*ENTRIES SHOWN*:
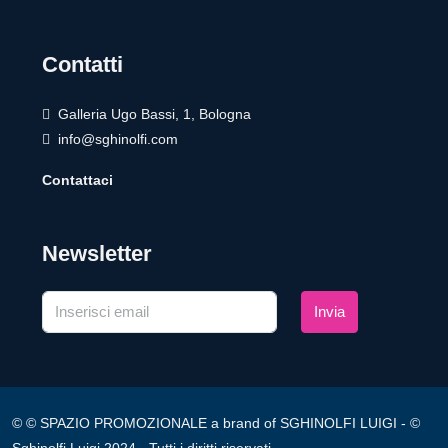
Contatti
Galleria Ugo Bassi, 1, Bologna
info@sghinolfi.com
Contattaci
Newsletter
Invia
© © SPAZIO PROMOZIONALE a brand of SGHINOLFI LUIGI - ©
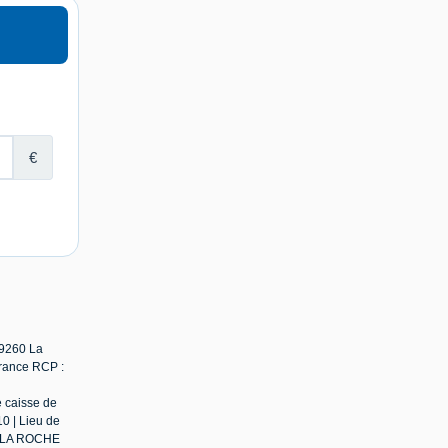
79260 La
urance RCP :
e caisse de
0 | Lieu de
 : LA ROCHE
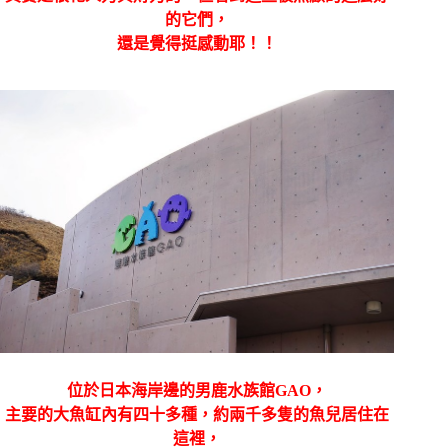
的它們，
還是覺得挺感動耶！！
位於日本海岸邊的男鹿水族館GAO，
主要的大魚缸內有四十多種，約兩千多隻的魚兒居住在
這裡，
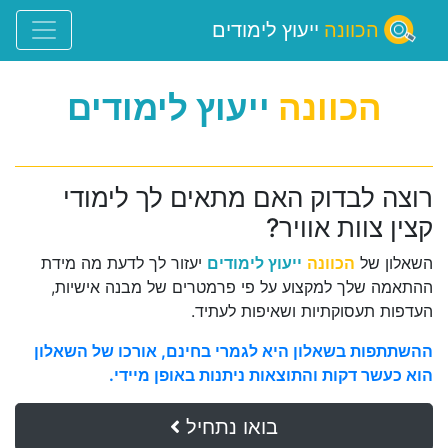
הכוונה
ייעוץ לימודים
הכוונה
ייעוץ לימודים
רוצה לבדוק האם מתאים לך לימודי
קצין צוות אוויר?
השאלון של
הכוונה
ייעוץ לימודים
יעזור לך לדעת מה מידת
ההתאמה שלך למקצוע על פי פרמטרים של מבנה אישיות,
העדפות תעסוקתיות ושאיפות לעתיד.
ההשתתפות בשאלון היא לגמרי בחינם, אורכו של השאלון
הוא כעשר דקות והתוצאות ניתנות באופן מיידי.
בואו נתחיל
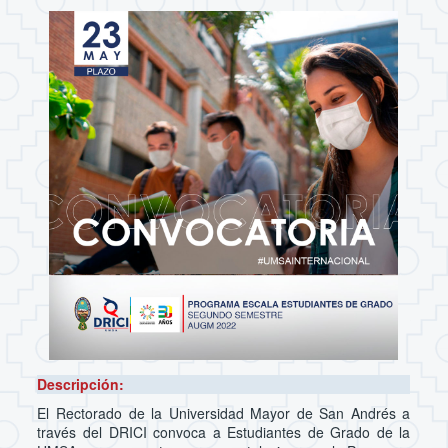
Descripción:
El Rectorado de la Universidad Mayor de San Andrés a
través del DRICI convoca a Estudiantes de Grado de la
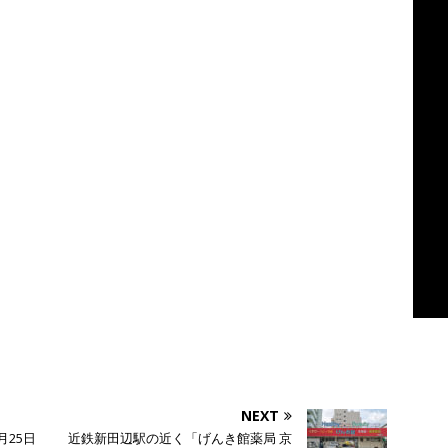
NEXT
月25日
近鉄新田辺駅の近く「げんき館薬局 京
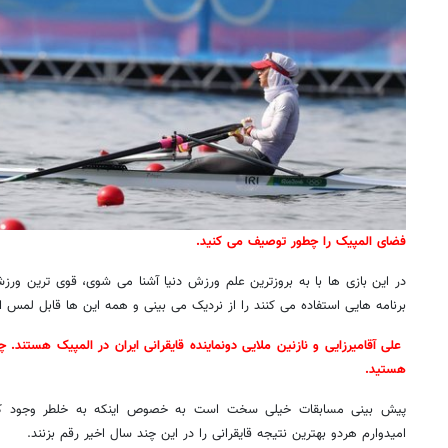
فضای المپیک را چطور توصیف می کنید.
در این بازی ها با به بروزترین علم ورزش دنیا آشنا می شوی، قوی ترین ورزشک
برنامه هایی استفاده می کنند را از نردیک می بینی و همه این ها قابل لمس 
علی آقامیرزایی و نازنین ملایی دونماینده قایقرانی ایران در المپیک هستند. 
هستید.
پیش بینی مسابقات خیلی سخت است به خصوص اینکه به خلطر وجود کر
امیدوارم هردو بهترین نتیجه قایقرانی را در این چند سال اخیر رقم بزنند.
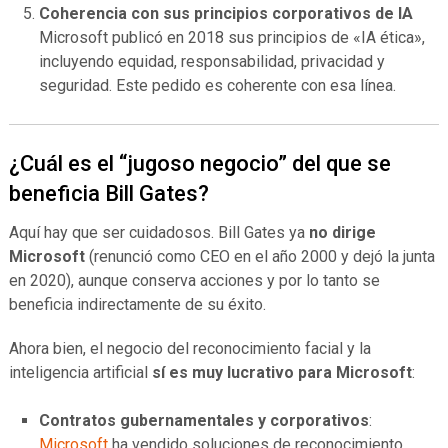
Coherencia con sus principios corporativos de IA
Microsoft publicó en 2018 sus principios de «IA ética»,
incluyendo equidad, responsabilidad, privacidad y
seguridad. Este pedido es coherente con esa línea.
¿Cuál es el “jugoso negocio” del que se
beneficia Bill Gates?
Aquí hay que ser cuidadosos. Bill Gates ya
no dirige
Microsoft
(renunció como CEO en el año 2000 y dejó la junta
en 2020), aunque conserva acciones y por lo tanto se
beneficia indirectamente de su éxito.
Ahora bien, el negocio del reconocimiento facial y la
inteligencia artificial
sí es muy lucrativo para Microsoft
:
Contratos gubernamentales y corporativos
:
Microsoft
ha vendido soluciones de reconocimiento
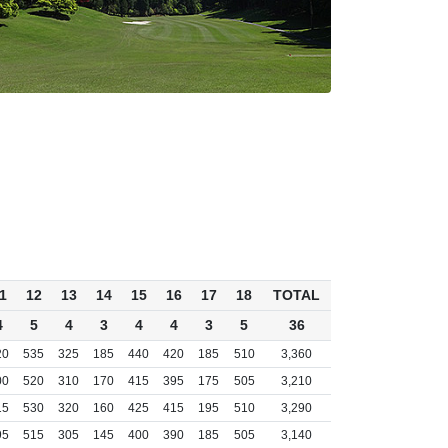
1
12
13
14
15
16
17
18
TOTAL
4
5
4
3
4
4
3
5
36
20
535
325
185
440
420
185
510
3,360
00
520
310
170
415
395
175
505
3,210
15
530
320
160
425
415
195
510
3,290
95
515
305
145
400
390
185
505
3,140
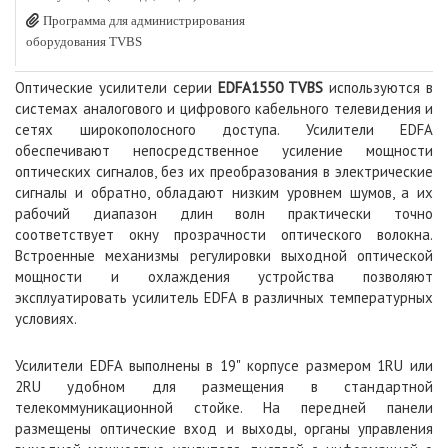
Программа для администрирования
оборудования TVBS
Оптические усилители серии
EDFA1550 TVBS
используются в
системах аналогового и цифрового кабельного телевидения и
сетях широкополосного доступа. Усилители EDFA
обеспечивают непосредственное усиление мощности
оптических сигналов, без их преобразования в электрические
сигналы и обратно, обладают низким уровнем шумов, а их
рабочий диапазон длин волн практически точно
соответствует окну прозрачности оптического волокна.
Встроенные механизмы регулировки выходной оптической
мощности и охлаждения устройства позволяют
эксплуатировать усилитель EDFA в различных температурных
условиях.
Усилители EDFA выполнены в 19" корпусе размером 1RU или
2
RU
удобном для размещения в стандартной
телекоммуникационной стойке. На передней панели
размещены оптические вход и выходы, органы управления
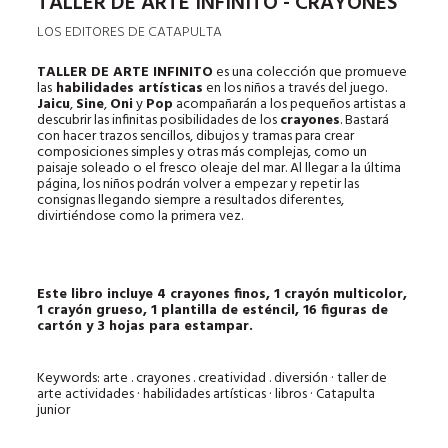
TALLER DE ARTE INFINITO - CRAYONES
LOS EDITORES DE CATAPULTA
TALLER DE ARTE INFINITO
es una colección que promueve
las
habilidades artísticas
en los niños a través del juego.
Jaicu
,
Sine
,
Oni
y
Pop
acompañarán a los pequeños artistas a
descubrir las infinitas posibilidades de los
crayones
. Bastará
con hacer trazos sencillos, dibujos y tramas para crear
composiciones simples y otras más complejas, como un
paisaje soleado o el fresco oleaje del mar. Al llegar a la última
página, los niños podrán volver a empezar y repetir las
consignas llegando siempre a resultados diferentes,
divirtiéndose como la primera vez.
Este libro incluye 4 crayones finos, 1 crayón multicolor,
1 crayón grueso, 1 plantilla de esténcil, 16 figuras de
cartón y 3 hojas para estampar.
Keywords: arte . crayones . creatividad . diversión · taller de
arte actividades · habilidades artísticas · libros · Catapulta
junior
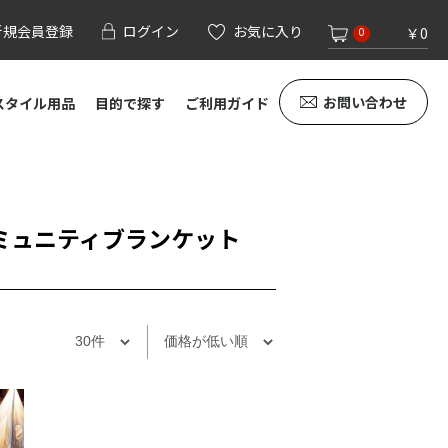
新規会員登録
ログイン
お気に入り
￥0
0
お問い合わせ
スタイル用品
目的で探す
ご利用ガイド
ミュニティブランケット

*DIRECTIONS FOR THIS TASK*:
State how many lines in the items above contain the word "мощности", giving only the number.

*EXERCISE SOLUTION*:
2